Il dato oggettivo più evidente è che l’austerity sta servendo gli interessi dei mercati finanziari, delle banche e delle multinazionali (pronte a spartirsi il bottino pubblico degli stati in difficoltà e a rischio bancarotta), viene completamente sottaciuto.
Il risultato è un paese come l’Italia, fino a poco tempo fa la terza economia del continente, piegato al ricatto dei mercati finanziari e strozzato dagli interessi (internazionalizzazione del debito), che perde quote di mercato e comparti industriali, in piena recessione (Pil a -2,4%, dato 2012), con la disoccupazione in piena ascesa e che si vede costretto dalle politiche di bilancio europee (Fiscal Compact) a misure restrittive di spesa e di investimento pubblico per i decenni a venire, senza la benchè minima possibilità di implementare una politica economica capace in qualche modo di attenuare gli effetti della crisi e di sostenere consumi e fasce deboli della popolazione pesantemente colpiti.
Il 2013 appena iniziato a detta di molti commentatori ed analisti, sarà l’anno più duro di quelli vissuti fino ad oggi dal 2007 e all’orizzonte le soluzioni prospettate e le azioni già intraprese vanno nella direzione di consentire ai paesi più forti dell’eurozona di non crollare e di mantenere alta la competitività sui mercati internazionali, in attesa di una ripresa mondiale (?) e che dopo le riforme strutturali, i sacrifici lacrime e sangue, la deindustrializzazione e la svendita dei patrimoni pubblici, l’armonizzazione dei mercati del lavoro e del sistema fiscale dei paesi della cintura mediterranea, consentano alla locomotiva tedesca e francese (?) di trainare il continente in un nuovo periodo di crescita o quantomeno di stabilizzazione competitiva.
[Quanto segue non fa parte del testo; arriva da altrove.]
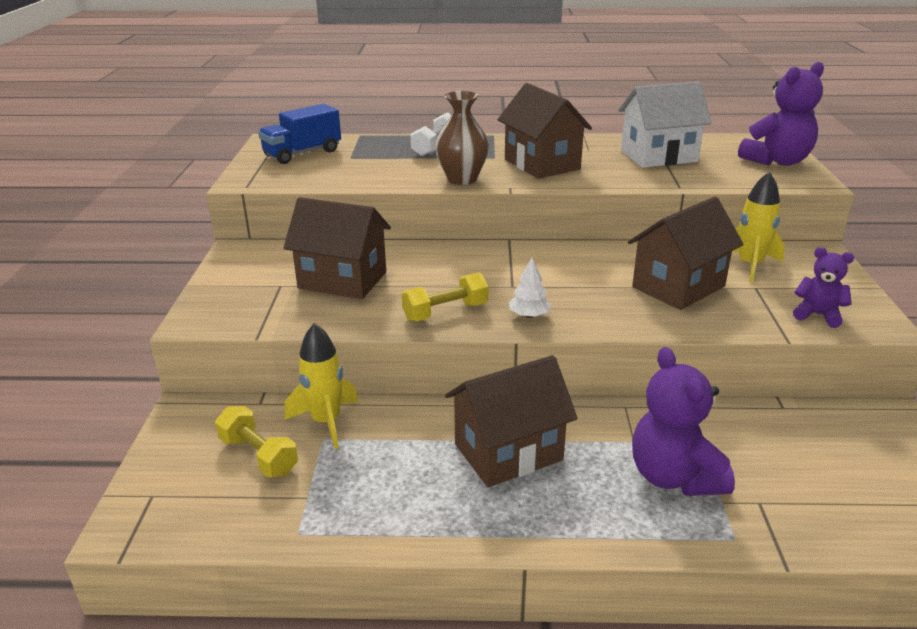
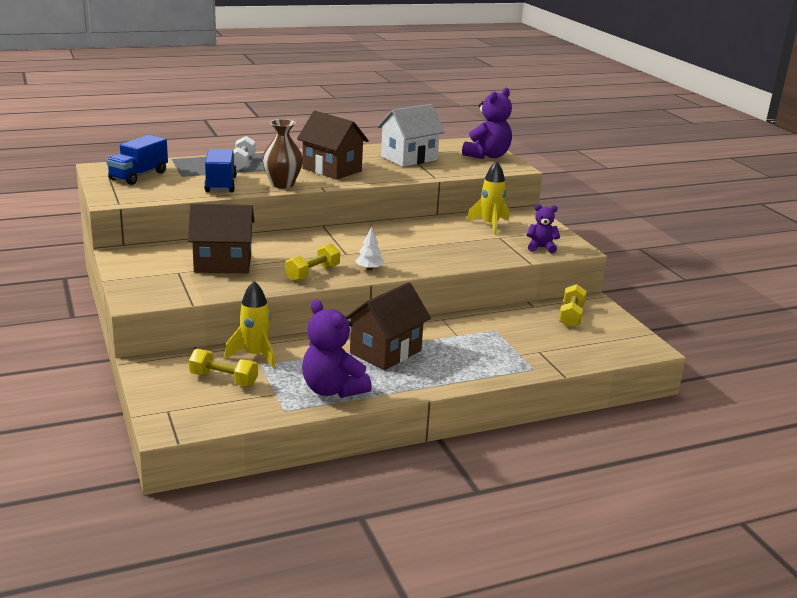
camera: 25 degrees left, 5 degrees down
(386, 173) = (221, 184): none -> blue truck
(674, 477) = (488, 348): purple teddy bear -> purple teddy bear (332, 390)
(678, 287) = (453, 242): brown house -> none
(842, 438) = (571, 316): none -> yellow dumbbell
Il tutto, detto en passant, in vista del mega “accordo di “libero scambio” con gli USA di cui si sta discutendo in questi giorni, che prospetterebbe un “blocco occidentale” rinnovato in piena competizione con i paesi BRICS una volta che l’Europa si sia messa al passo. A quale costo? Chi dovrà pagare il conto salato di questa trasformazione epocale?
La risposta è semplice: quando piove a bagnarsi è sempre chi sta sotto.